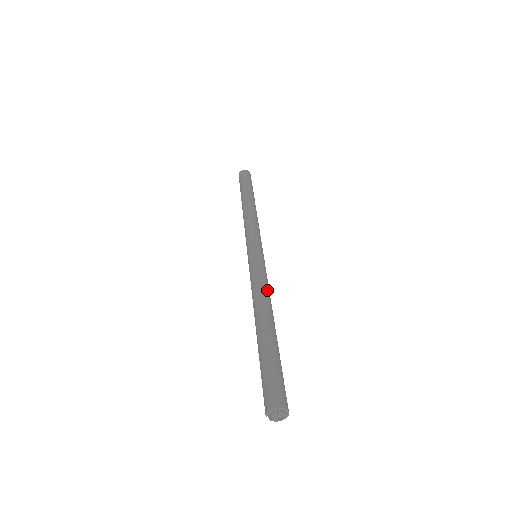
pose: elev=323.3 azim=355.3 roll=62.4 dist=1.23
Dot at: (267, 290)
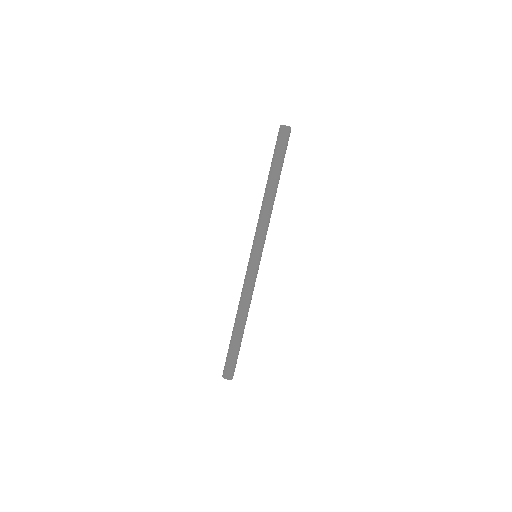
Dot at: (251, 298)
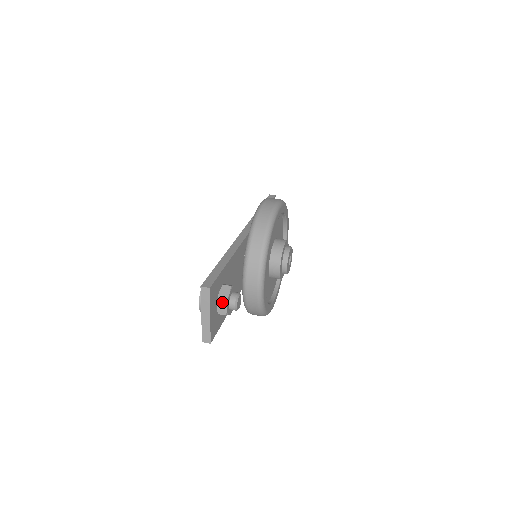
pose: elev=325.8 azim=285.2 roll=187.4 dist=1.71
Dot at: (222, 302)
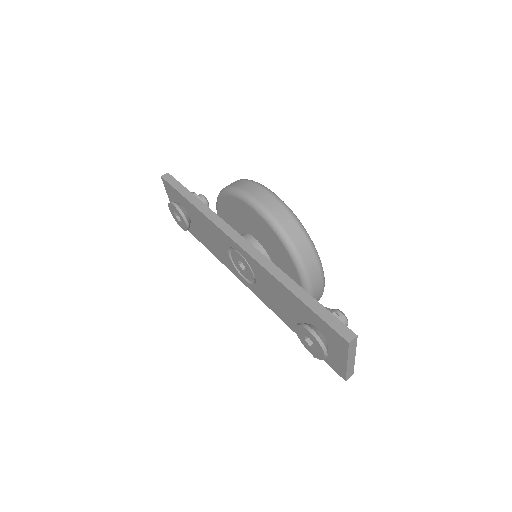
Dot at: occluded
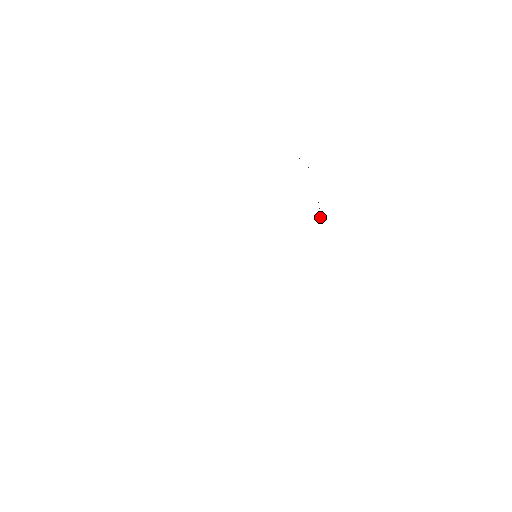
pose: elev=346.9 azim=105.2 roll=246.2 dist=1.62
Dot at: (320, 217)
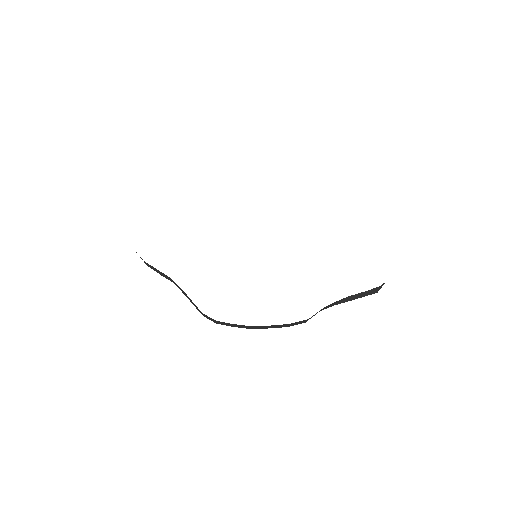
Dot at: occluded
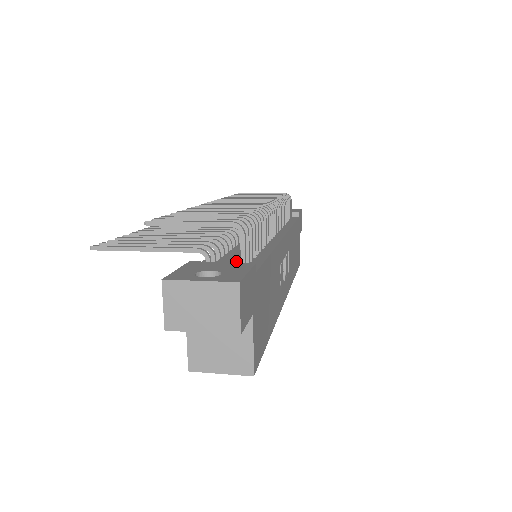
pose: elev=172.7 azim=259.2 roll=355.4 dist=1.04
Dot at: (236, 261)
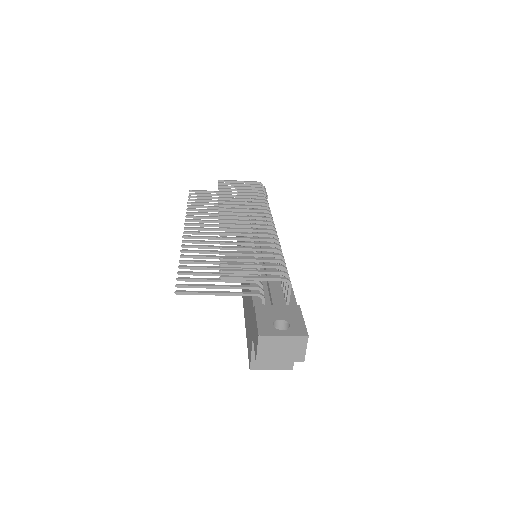
Dot at: (278, 296)
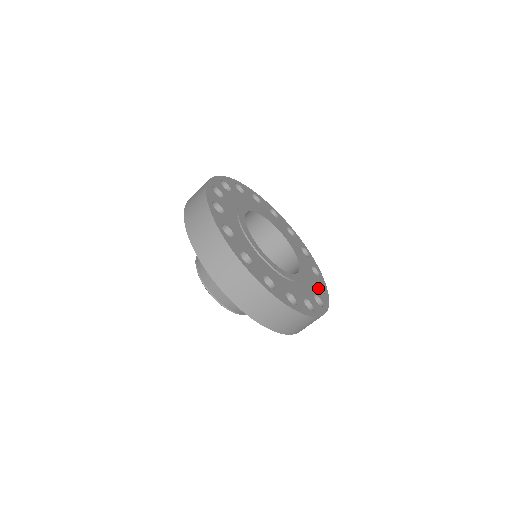
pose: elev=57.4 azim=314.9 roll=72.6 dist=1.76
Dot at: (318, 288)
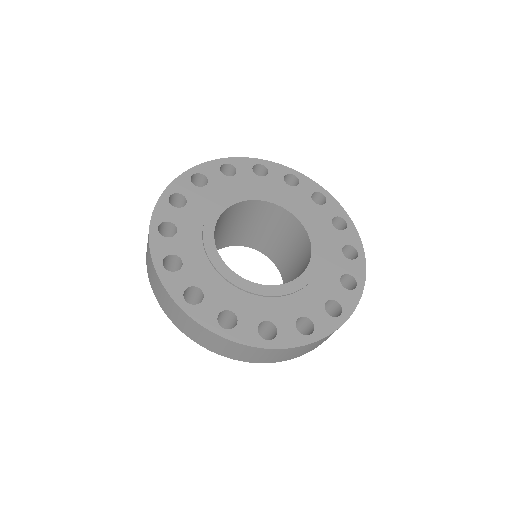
_ _ _
TASK REQUIREMENTS:
Output the listing as a Markdown table with the columns "Entry" and "Content", one numbered row per line, running from the line with "pose: elev=172.7 azim=259.2" up to and including the final line of the listing. Omit the pictures and any blank lines.

RIGHT ANSWER:
| Entry | Content |
|---|---|
| 1 | pose: elev=172.7 azim=259.2 roll=355.4 dist=1.04 |
| 2 | Dot at: (236, 261) |
| 3 | Dot at: (278, 296) |
| 4 | pose: elev=57.4 azim=314.9 roll=72.6 dist=1.76 |
| 5 | Dot at: (318, 288) |